Tuesday marked the ninth consecutive meeting where the Fed has left its key policy lever unchanged. The last rate move was a quarter-point increase, the 17th in a row, on June 29, 2006. That capped a two-year campaign that pushed the funds rate from a 46-year low of 1% to its current level in a bid to slow the economy enough to keep inflation under control.
The decision to leave rates unchanged means that banks' prime lending rate, the benchmark for millions of consumer and business loans, will remain where it has been for the past year at 8.25%.
As it did at its June meeting, the central bank said that the readings on core inflation have improved modestly in recent months.
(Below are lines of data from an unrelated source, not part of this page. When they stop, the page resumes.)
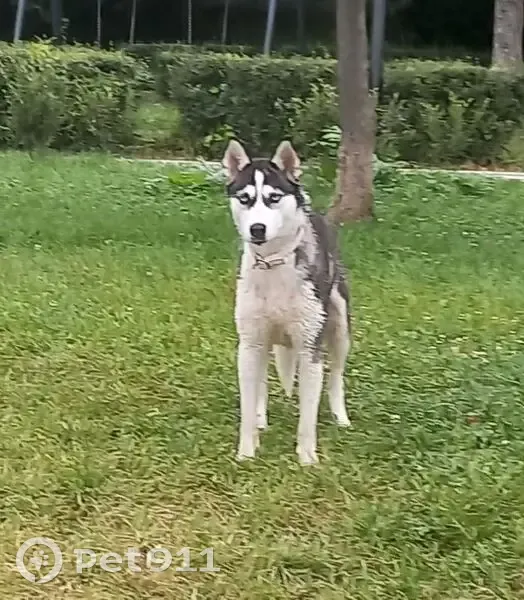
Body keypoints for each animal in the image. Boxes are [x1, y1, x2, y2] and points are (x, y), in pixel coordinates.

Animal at [222, 139, 352, 465]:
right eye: (245, 198)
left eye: (274, 198)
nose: (257, 229)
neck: (273, 264)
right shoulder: (249, 343)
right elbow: (247, 404)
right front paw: (246, 452)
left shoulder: (309, 347)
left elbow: (307, 416)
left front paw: (307, 458)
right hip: (264, 341)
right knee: (261, 383)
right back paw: (260, 417)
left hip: (340, 329)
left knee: (336, 377)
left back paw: (341, 417)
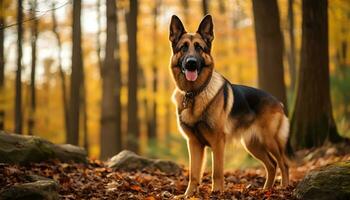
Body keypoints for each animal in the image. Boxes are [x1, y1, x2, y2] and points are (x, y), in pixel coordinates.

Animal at [170, 14, 290, 197]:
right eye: (183, 48)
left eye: (199, 48)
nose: (191, 63)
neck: (195, 93)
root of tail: (278, 101)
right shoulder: (194, 144)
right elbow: (194, 174)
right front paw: (188, 195)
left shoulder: (218, 142)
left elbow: (217, 172)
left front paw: (217, 193)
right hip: (253, 145)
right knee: (271, 164)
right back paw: (266, 190)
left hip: (270, 140)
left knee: (283, 163)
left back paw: (283, 188)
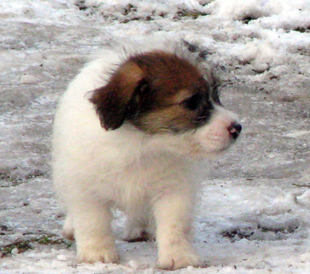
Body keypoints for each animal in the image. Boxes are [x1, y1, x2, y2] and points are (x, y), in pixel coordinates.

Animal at [52, 40, 242, 270]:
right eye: (190, 102)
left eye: (216, 96)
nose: (237, 128)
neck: (142, 145)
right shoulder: (86, 188)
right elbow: (93, 222)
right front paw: (96, 253)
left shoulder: (174, 189)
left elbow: (174, 224)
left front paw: (179, 256)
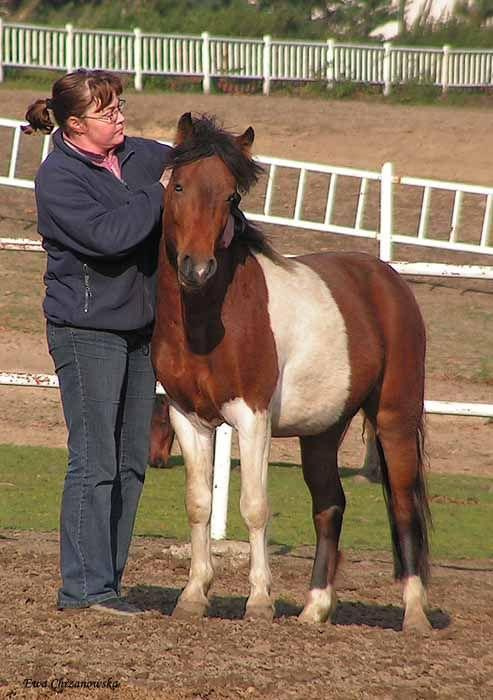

A key inflation gauge watched closely by the Fed which excludes food and energy was up 1.9% over the 12 months ending in June, putting it back within what is widely perceived as the Fed's comfort zone of 1% to 2%.
On the overall economy, the Fed noted the recent problems.
"Financial markets have been volatile in recent weeks, credit conditions have become tighter for some households and businesses, and the housing correction is ongoing," the statement said.
But with all of these problems, the Fed repeated its belief from past statements that "the economy seems likely to continue to expand at a moderate pace over coming quarters." The statement said the U.S. economy would be supported by solid growth in employment and a "robust global economy."
The overall economy, after having slowed to a barely discernible growth rate of 0.6% in the first three months of this year, grew at a solid annual rate of 3.4% in the April-June period even though the slumping housing market continued to subtract from growth.
Economists expect continued troubles in housing and spreading problems with subprime mortgages and other loans acting to slow growth to a more moderate pace of around 2.5% in the final half of this year.
Growth at that pace would not be fast enough to keep the unemployment rate from rising. The government announced last week that the jobless rate in June rose to 4.6%, the highest level in six months, and many economists believe it will end the year up around 5 percent. That would still be relatively low by historical standards.